Especially when her gaze flicked up to the rooftop and landed squarely on Wren. Her eyes were visible through the fabric, shining an even more shocking shade of green than the ghostsmith boy’s, and they bored into her.
Fear pierced Wren’s gut, rooting her to the spot.
She expected the woman to stop, to point or cry out… but she kept moving. When at last she looked away, it was to turn her head slightly and speak to one of the iron revenants. It halted in its tracks, while the rest continued. It didn’t crane its head or look her way, but it didn’t need to. When it spoke, the words echoed as loudly and clearly as if they’d come from inside Wren’s own mind. And they might as well have, because no one else could hear them.

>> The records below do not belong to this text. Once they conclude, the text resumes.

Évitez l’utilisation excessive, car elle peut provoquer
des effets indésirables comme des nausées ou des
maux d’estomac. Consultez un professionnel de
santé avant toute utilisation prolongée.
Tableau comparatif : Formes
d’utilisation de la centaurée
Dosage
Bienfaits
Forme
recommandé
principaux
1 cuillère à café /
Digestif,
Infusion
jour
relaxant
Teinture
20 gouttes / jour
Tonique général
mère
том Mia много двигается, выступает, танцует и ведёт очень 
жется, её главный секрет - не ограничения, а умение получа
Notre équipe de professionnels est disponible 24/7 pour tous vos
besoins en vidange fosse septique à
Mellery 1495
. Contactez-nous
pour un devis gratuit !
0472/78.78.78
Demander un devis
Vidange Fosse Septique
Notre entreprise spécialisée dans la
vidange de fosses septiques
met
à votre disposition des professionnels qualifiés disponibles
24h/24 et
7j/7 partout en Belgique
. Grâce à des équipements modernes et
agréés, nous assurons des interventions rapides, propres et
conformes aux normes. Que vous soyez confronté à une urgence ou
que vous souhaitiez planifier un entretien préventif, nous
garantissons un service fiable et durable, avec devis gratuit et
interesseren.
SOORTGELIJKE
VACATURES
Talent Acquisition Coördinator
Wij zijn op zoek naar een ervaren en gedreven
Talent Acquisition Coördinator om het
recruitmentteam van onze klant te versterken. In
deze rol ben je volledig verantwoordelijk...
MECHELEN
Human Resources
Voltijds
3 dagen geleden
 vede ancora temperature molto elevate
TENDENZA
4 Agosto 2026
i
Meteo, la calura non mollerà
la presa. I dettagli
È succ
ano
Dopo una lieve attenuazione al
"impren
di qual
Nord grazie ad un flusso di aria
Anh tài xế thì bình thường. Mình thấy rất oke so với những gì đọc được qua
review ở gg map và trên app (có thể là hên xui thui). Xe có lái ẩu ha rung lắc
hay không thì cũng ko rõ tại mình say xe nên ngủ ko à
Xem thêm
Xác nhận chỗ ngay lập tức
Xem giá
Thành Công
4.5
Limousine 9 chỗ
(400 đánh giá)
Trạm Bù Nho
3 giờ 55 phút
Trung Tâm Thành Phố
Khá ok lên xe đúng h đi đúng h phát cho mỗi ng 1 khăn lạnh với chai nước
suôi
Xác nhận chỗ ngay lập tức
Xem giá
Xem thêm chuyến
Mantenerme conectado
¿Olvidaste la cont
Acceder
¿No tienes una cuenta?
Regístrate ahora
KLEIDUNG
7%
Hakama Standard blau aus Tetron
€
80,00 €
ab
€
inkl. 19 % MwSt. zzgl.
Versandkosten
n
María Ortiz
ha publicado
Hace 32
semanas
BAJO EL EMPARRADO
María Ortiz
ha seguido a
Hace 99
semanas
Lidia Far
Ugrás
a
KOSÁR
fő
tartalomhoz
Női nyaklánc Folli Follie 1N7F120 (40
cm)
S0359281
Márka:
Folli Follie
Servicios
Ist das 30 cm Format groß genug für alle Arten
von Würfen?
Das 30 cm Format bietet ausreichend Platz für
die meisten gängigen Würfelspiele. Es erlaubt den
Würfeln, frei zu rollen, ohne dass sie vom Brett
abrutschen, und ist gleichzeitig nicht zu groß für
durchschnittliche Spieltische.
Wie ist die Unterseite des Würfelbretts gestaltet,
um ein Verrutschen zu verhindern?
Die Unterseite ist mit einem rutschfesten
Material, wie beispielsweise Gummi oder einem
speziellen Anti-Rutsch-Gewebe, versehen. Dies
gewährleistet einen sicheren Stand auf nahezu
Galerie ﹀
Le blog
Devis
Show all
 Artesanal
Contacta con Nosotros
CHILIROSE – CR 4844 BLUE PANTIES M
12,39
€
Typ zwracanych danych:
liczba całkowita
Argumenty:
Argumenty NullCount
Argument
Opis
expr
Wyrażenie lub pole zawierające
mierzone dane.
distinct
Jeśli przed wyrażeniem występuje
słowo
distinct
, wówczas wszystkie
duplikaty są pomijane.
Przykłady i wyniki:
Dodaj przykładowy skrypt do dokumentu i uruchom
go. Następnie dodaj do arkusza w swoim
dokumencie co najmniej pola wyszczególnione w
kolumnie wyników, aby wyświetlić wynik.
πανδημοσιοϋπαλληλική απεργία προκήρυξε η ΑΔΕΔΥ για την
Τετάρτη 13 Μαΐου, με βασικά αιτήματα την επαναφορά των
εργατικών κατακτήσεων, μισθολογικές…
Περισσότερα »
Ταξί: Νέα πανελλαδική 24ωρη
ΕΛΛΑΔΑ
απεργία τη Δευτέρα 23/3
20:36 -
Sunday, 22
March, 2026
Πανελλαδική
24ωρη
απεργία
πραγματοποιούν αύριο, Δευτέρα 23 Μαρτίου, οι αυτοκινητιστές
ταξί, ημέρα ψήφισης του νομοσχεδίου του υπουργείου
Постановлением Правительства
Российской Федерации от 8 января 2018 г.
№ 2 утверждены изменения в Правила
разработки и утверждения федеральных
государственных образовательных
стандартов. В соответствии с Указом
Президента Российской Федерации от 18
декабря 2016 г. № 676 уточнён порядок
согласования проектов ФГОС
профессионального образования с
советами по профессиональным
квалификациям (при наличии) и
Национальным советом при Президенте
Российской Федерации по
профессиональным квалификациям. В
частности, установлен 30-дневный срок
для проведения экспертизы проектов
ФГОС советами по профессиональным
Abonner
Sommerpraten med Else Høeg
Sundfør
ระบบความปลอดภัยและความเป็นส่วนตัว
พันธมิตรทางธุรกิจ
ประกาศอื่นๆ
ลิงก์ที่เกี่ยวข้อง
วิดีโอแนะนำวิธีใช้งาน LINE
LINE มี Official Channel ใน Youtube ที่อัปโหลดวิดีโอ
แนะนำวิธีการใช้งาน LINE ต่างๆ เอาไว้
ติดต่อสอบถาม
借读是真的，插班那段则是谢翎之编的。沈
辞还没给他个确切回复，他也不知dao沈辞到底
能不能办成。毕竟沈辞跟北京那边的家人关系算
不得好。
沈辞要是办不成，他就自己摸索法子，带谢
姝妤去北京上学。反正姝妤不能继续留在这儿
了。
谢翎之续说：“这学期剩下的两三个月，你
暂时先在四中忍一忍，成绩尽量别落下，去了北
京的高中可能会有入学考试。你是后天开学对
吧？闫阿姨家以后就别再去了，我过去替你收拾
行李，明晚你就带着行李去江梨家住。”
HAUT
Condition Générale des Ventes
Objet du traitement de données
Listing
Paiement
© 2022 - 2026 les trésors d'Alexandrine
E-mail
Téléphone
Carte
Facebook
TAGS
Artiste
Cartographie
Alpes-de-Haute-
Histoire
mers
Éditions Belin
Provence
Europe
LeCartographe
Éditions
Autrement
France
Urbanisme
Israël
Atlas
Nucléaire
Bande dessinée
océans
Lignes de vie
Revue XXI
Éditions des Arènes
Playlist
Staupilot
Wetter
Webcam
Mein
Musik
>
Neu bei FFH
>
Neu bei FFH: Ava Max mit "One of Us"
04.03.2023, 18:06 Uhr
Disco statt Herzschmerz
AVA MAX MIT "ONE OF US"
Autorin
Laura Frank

“Come to me when you are ready to know more. Come to us. I know you feel it. Blood calls to blood and like to like.”
And then it walked away.
Wren stared, unseeing, at where it had stood until Julian touched her arm.
“You ready?” he asked, and she blinked, realizing the iron revenant had gone and the alleyway was empty. The regent had returned to the inn—he’d discover their disappearance in no time. They had to move.
They leapt the gap between buildings, climbed down a trellis, and made for the exterior wall.
“We should take horses,” Leo panted, trying to keep up with them as they ducked between buildings and ran past the glow of lantern lights.